Mayor Nagin's calling in the National Guard was a cry for help. And what led up to it--a police force too badly weakened to deal effectively with increasing violent crime--is merely the tip of the iceberg. The media should not have moved on so quickly after Nagin's SOS--not when a physically and emotionally fragile Louisiana and her people must endure New Orleans' shortage of the basic services--police, the fire department, water--all other American cities take for granted.

Another example: mental health services, desperately needed by a traumatized populace. I am posting this with tears in my eyes because something very sad is going on in Louisiana that NBC Nightly hasn't covered lately. As the Sword of Damocles of a new hurricane season hangs over her head, Louisiana is anxious and depressed. According to an op-ed piece in yesterday's Baton Rouge Advocate, her people have much to worry and feel despair about--storm damage, business not being good, and the fact that there have been fewer visitors.

And the New York Times says New Orleans is experiencing a "near-epidemic of depression and post-traumatic stress disorder, one that mental health experts say is of an intensity rarely seen in this country." Suicides have increased substantially--a symptom of the crisis in mental health care in the city.

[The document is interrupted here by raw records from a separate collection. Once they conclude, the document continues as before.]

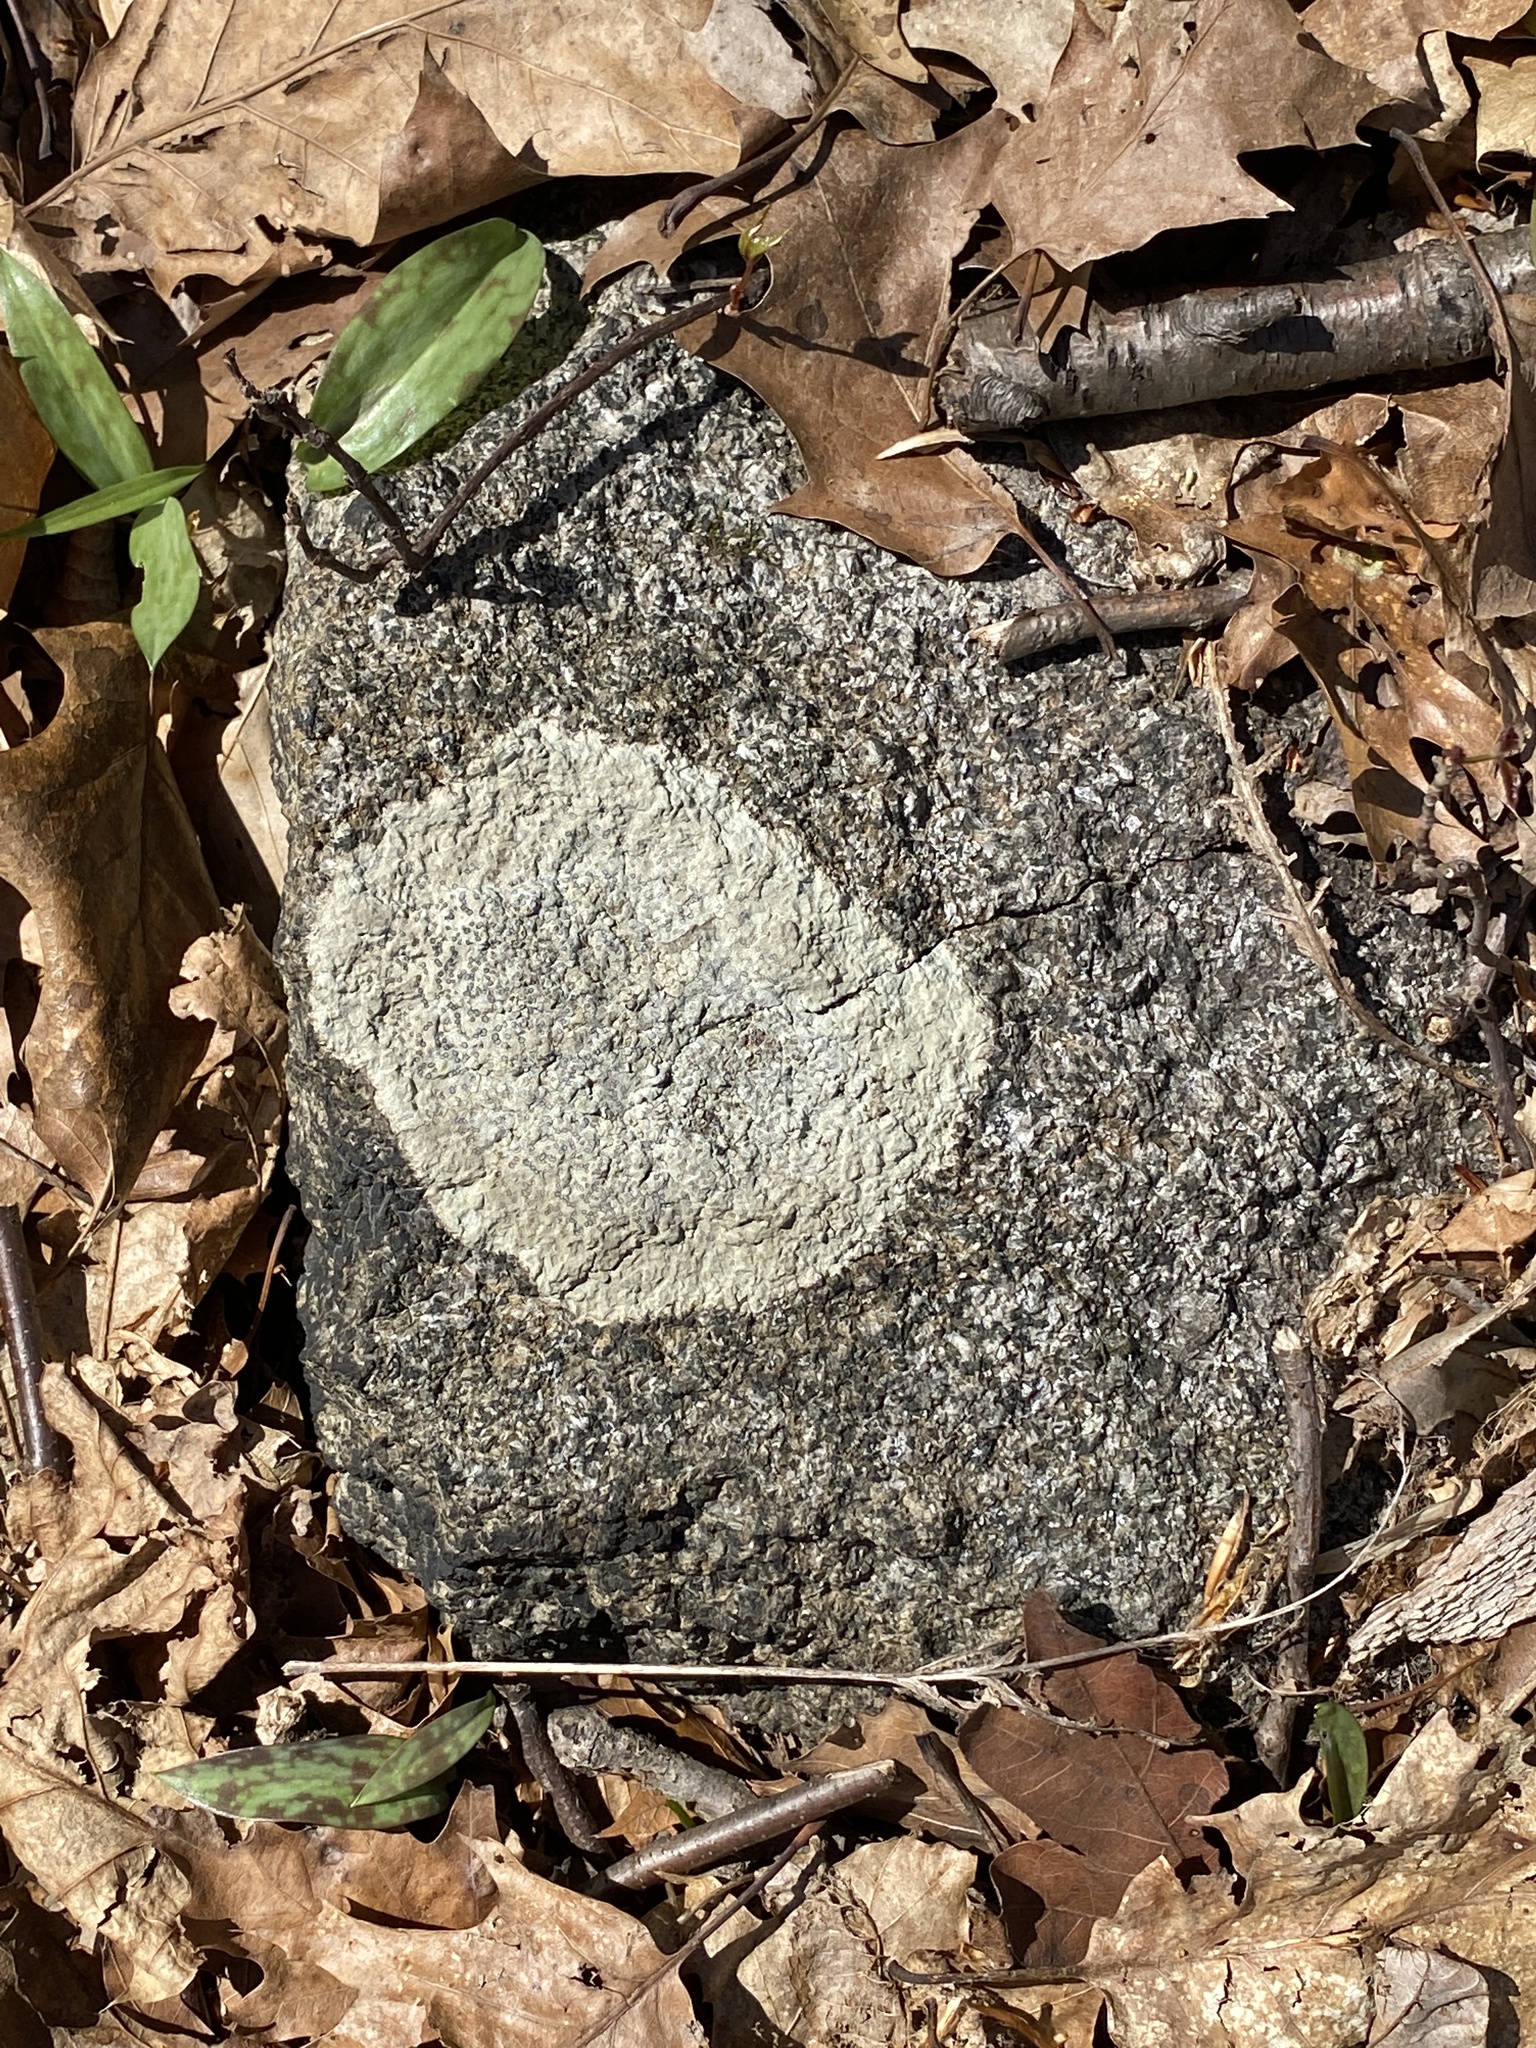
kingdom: Fungi
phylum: Ascomycota
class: Lecanoromycetes
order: Lecideales
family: Lecideaceae
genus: Porpidia
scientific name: Porpidia albocaerulescens
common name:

The Advocate adds that Louisiana and the federal government have been trying to increase funding for these needs, but it's difficult to rebuild what the storms have so badly damaged. Louisiana as a whole bears the emotional scars of the distress in New Orleans and might have to live with the consequences of this crisis for a long time.

It saddens me and makes me almost physically ill that NBC Nightly these days seems not to care about this depressing situation which should be covered.